It was a turgid affair, last night’s face off between five of the remaining six candidates for Tory leader (Boris being empty lecturned), with a chippy Krishnan Guru-Murray corralling the thing. I would not have watched the whole programme were I not the massive geek that I am; however, I cannot remember a similar programme being so devoid of actual entertainment value on any level.
I’ll take a diversion here to explain why liberals and even some lefties like Rory Stewart. It’s very, very simple: he’s the only one of the candidates at any point in the contest to not be crap, under-experienced, lying through their teeth or insane (I’ll make a partial exception here for Gove, but even he isn’t being upfront about Brexit). It isn’t that people who aren’t Tories love Rory Stewart so much as they recognise he’s the only one who looks and sounds in any way like a prime minister. Even if you disagree with some or even a lot of his ideas, at least he has some.
I thought Hunt and Javid were awful and don’t understand why any political pundits can’t see that. Javid managed to get off a few nice soundbites, but overall he was stiff and boring, doing nothing to ameliorate the perception that he is too much like a corporate boss to be a political leader. Hunt looked like he had already thrown in the towel – he was that half-arsed. Raab appeared confident on Brexit since he was the only one besides Stewart not trying to obscure what he actually has in mind – in Raab’s case a Daenerys Targaryen Brexit, just burning it all down and seeing what’s still left amongst the smouldering ruins.
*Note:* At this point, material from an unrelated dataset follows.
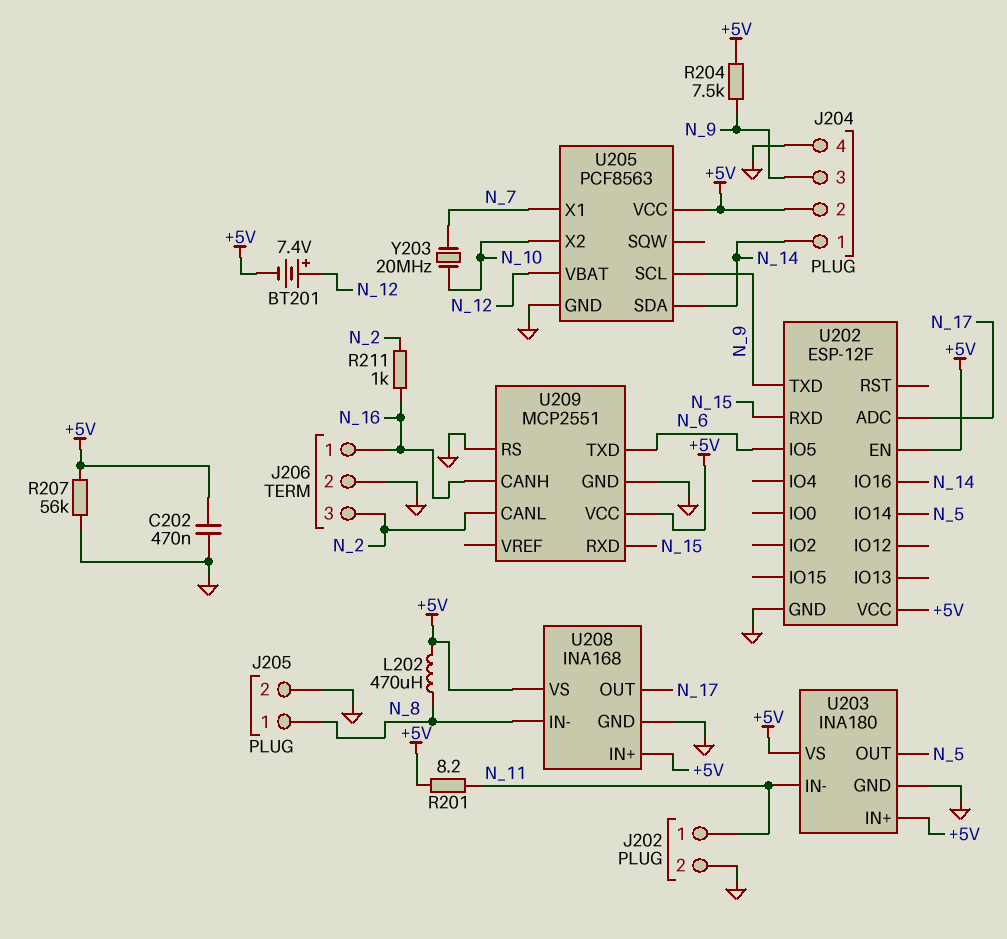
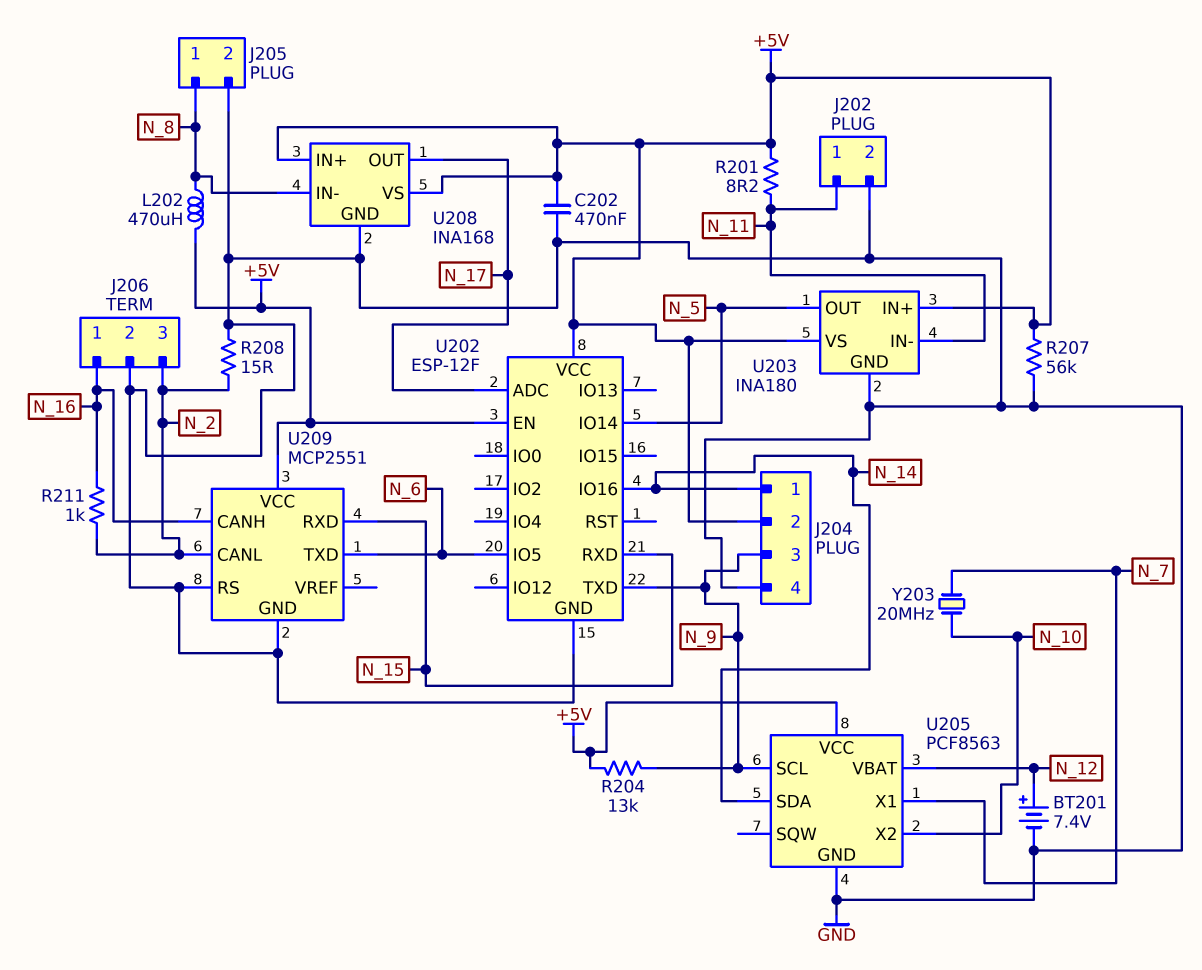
BT201: 7.4V (plus N_12, minus +5V) -> 7.4V (plus N_12, minus GND)
R204: 7.5k (+5V, N_9) -> 13k (+5V, N_9)
R208: none -> 15 (GND, N_2)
His spats with Stewart were the only genuinely interesting to a non-geek moments in all of the debate – Raab vs Stewart is the crux of the Brexit conversation on the Leave side. Essentially it’s either you go with the deal on the table or you jump into no deal oblivion. Any other option (other than just , you know, saying it was a bad idea and staying) is a fantasy.
Yet after they moved on from Brexit, Raab had nothing of substance to say. He is recycling old Tory manifesto ideas as if they are the makings of a revolution – and not sounding like even he really believes in them much.